Guide to Preserving and Drying Herbs
Want to enjoy summer herbs all year long? We'll show you how with these tips and tricks on drying herbs.
For thousands of years, drying was the only way to keep herbs from spoiling. Try it yourself—it’s easy, inexpensive and, when you do it at home, requires no chemical additives.
It’s important to harvest herbs at the right time. They should be picked before the flowers develop. Harvest on warm, dry mornings after the dew has evaporated. It’s best to pick and prepare one variety of herb for drying at a time.
Discard any damaged leaves. Strip large-leaved herbs, such as sage and mint, from their stalks. But leave small, feathery ones, like dill and fennel, on the stalks until drying is complete.
Tarragon, bay, mint, lemon balm, lavender, rosemary and small-leaved herbs such as thyme take well to air-drying, so they’re perfect for beginners.
Methods to Drying Herbs
Effective drying relies more on abundant dry, fresh air than on heat. A well-ventilated place out of direct sunlight is ideal.
If you live in a humid area, the process may be slower, and mold can be a problem. If you try air-drying and your herbs get moldy, we recommend using a small commercial dehydrator.
Tie sprigs or branches in small, loose bunches. Bunches that are too large or too dense are likely to develop mold and discolored leaves.
Hang the bunches up to dry, leaves downward, wrapped loosely in muslin or thin paper bags to keep out dust and to catch falling leaves or seeds. Avoid plastic bags, which won’t allow air to circulate.
Allow seven to 10 days for drying, depending on the size of the branches and the humidity. Herbs are fully dry when the crushed leaves sound like crisp cornflakes.
You also can air-dry the seeds of herbs and spices like fennel, parsley, caraway and coriander. Seed heads tend to ripen unevenly, so once most of a head is brown, harvest it with about 2 feet of stem (or as long a stem as possible). Bundle four to five stems together, then cover the heads with muslin or a paper bag and hang them upside down.
You can speed up drying by spacing out individual sprigs or leaves of herbs on racks. To make a drying rack, stretch muslin, cheesecloth or netting over a wooden frame and fix it in place. Place the tray in an airing cupboard, in the warming drawer of an oven, or in a warm, airy spot out of direct sunlight. Turn leaves frequently to ensure even drying, which should take two or three days.

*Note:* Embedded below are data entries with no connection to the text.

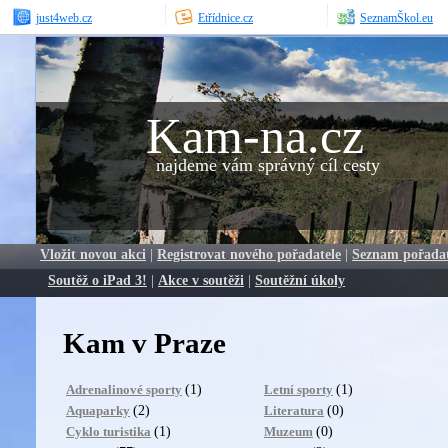
just4web.cz
Etřídnice.cz
SeznamŠkol.eu
Kam-na.cz
najdeme vám správný cíl cesty
Vložit novou akci
|
Registrovat nového pořadatele
|
Seznam pořada
Soutěž o iPad 3!
|
Akce v soutěži
|
Soutěžní úkoly
Kam v Praze
(1)
(1)
Adrenalinové sporty
Letní sporty
(2)
(0)
Aquaparky
Literatura
(1)
(0)
Cyklo turistika
Muzeum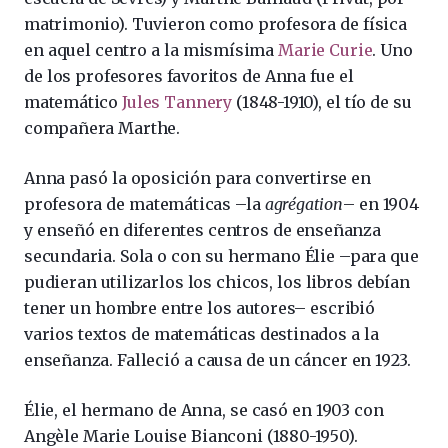
matrimonio). Tuvieron como profesora de física
en aquel centro a la mismísima
Marie Curie
. Uno
de los profesores favoritos de Anna fue el
matemático
Jules Tannery
(1848-1910), el tío de su
compañera Marthe.
Anna pasó la oposición para convertirse en
profesora de matemáticas –la
agrégation
– en 1904
y enseñó en diferentes centros de enseñanza
secundaria. Sola o con su hermano Élie –para que
pudieran utilizarlos los chicos, los libros debían
tener un hombre entre los autores– escribió
varios textos de matemáticas destinados a la
enseñanza. Falleció a causa de un cáncer en 1923.
Élie, el hermano de Anna, se casó en 1903 con
Angèle Marie Louise Bianconi (1880-1950).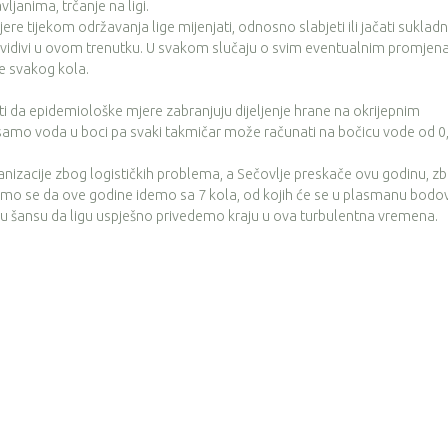
vljanima, trčanje na ligi.
tijekom održavanja lige mijenjati, odnosno slabjeti ili jačati suklad
edvidivi u ovom trenutku. U svakom slučaju o svim eventualnim promje
je svakog kola.
a epidemiološke mjere zabranjuju dijeljenje hrane na okrijepnim
 samo voda u boci pa svaki takmičar može računati na bočicu vode od 0,
acije zbog logističkih problema, a Sečovlje preskače ovu godinu, z
i smo se da ove godine idemo sa 7 kola, od kojih će se u plasmanu bodov
veću šansu da ligu uspješno privedemo kraju u ova turbulentna vremena.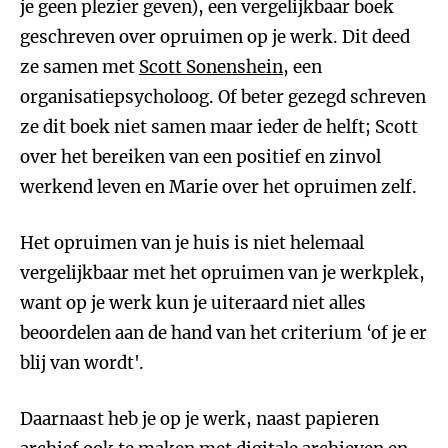
je geen plezier geven), een vergelijkbaar boek
geschreven over opruimen op je werk. Dit deed
ze samen met
Scott Sonenshein
, een
organisatiepsycholoog. Of beter gezegd schreven
ze dit boek niet samen maar ieder de helft; Scott
over het bereiken van een positief en zinvol
werkend leven en Marie over het opruimen zelf.
Het opruimen van je huis is niet helemaal
vergelijkbaar met het opruimen van je werkplek,
want op je werk kun je uiteraard niet alles
beoordelen aan de hand van het criterium ‘of je er
blij van wordt'.
Daarnaast heb je op je werk, naast papieren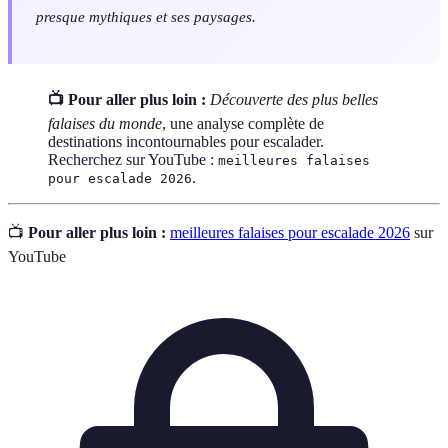
presque mythiques et ses paysages.
📺 Pour aller plus loin :
Découverte des plus belles
falaises du monde
, une analyse complète de
destinations incontournables pour escalader.
Recherchez sur YouTube :
meilleures falaises
.
pour escalade 2026
📺
Pour aller plus loin :
meilleures falaises pour escalade 2026
sur
YouTube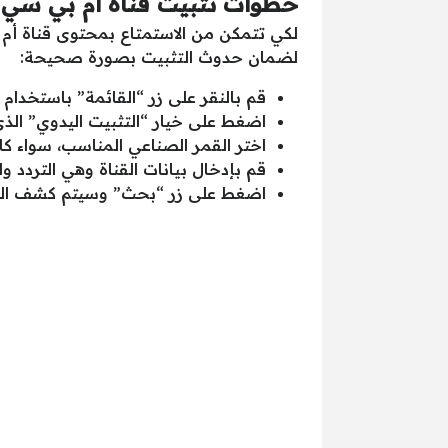
خطوات تثبيت قناة أم بي سي 
لكي تتمكن من الاستمتاع بمحتوى قناة أم 
لضمان حدوث التثبيت بصورة صحيحة:
قم بالنقر على زر “القائمة” باستخدام 
اضغط على خيار “التثبيت اليدوي” الذي
اختر القمر الصناعي المناسب، سواء ك
قم بإدخال بيانات القناة وهي التردد
اضغط على زر “بحث” وسيتم كشف القن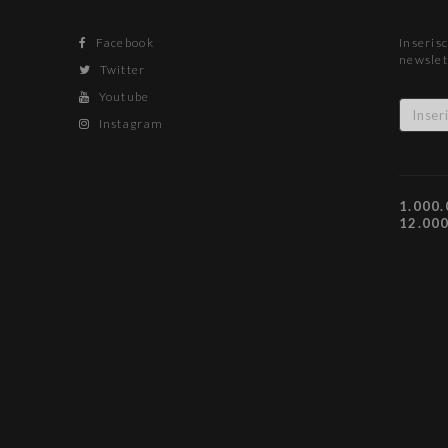
Facebook
Inserisc
newslet
Twitter
Youtube
Instagram
1.000.
12.00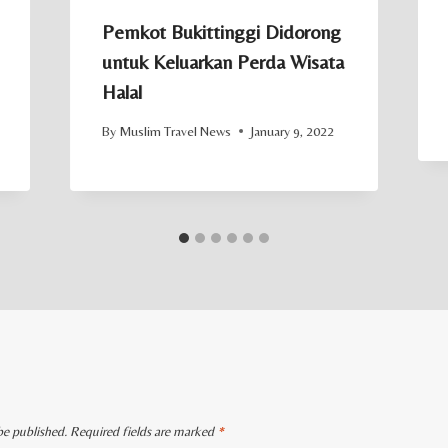
Pemkot Bukittinggi Didorong
untuk Keluarkan Perda Wisata
Halal
By
Muslim Travel News
January 9, 2022
be published.
Required fields are marked
*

The leaves of herbs such as sage, mint, rosemary and parsley, stripped from their stalks, are well suited to oven drying. Space out leaves on a muslin-covered tray in an oven set tothe lowest possible temperature. Higher temperatures diminish the fragrant essential oils. Leave the door ajar to allow moisture to escape.
Turn leaves after 30 minutes to ensure even drying; they will be dry in about an hour. Turn off heat and leave herbs in the oven until cool.
Microwaving works well for small quantities of herbs. Separate the leaves from the stems, rinse if necessary and let air-dry.
Place a single layer of leaves on a paper towel on a microwave-safe plate. Lay another paper towel on top, and microwave on high for 1 minute. Watch closely, and stop if you smell the herbs burning. If needed, continue heating for 30 seconds at a time until the herbs are dry.
Storing and Using
Use this process for all drying methods. Crumble the dried herbs with your fingers, discarding the hard leafstalks and midribs, and store in small airtight containers.
If you use clear glass containers, store them in a dark place so the herbs don’t lose their color.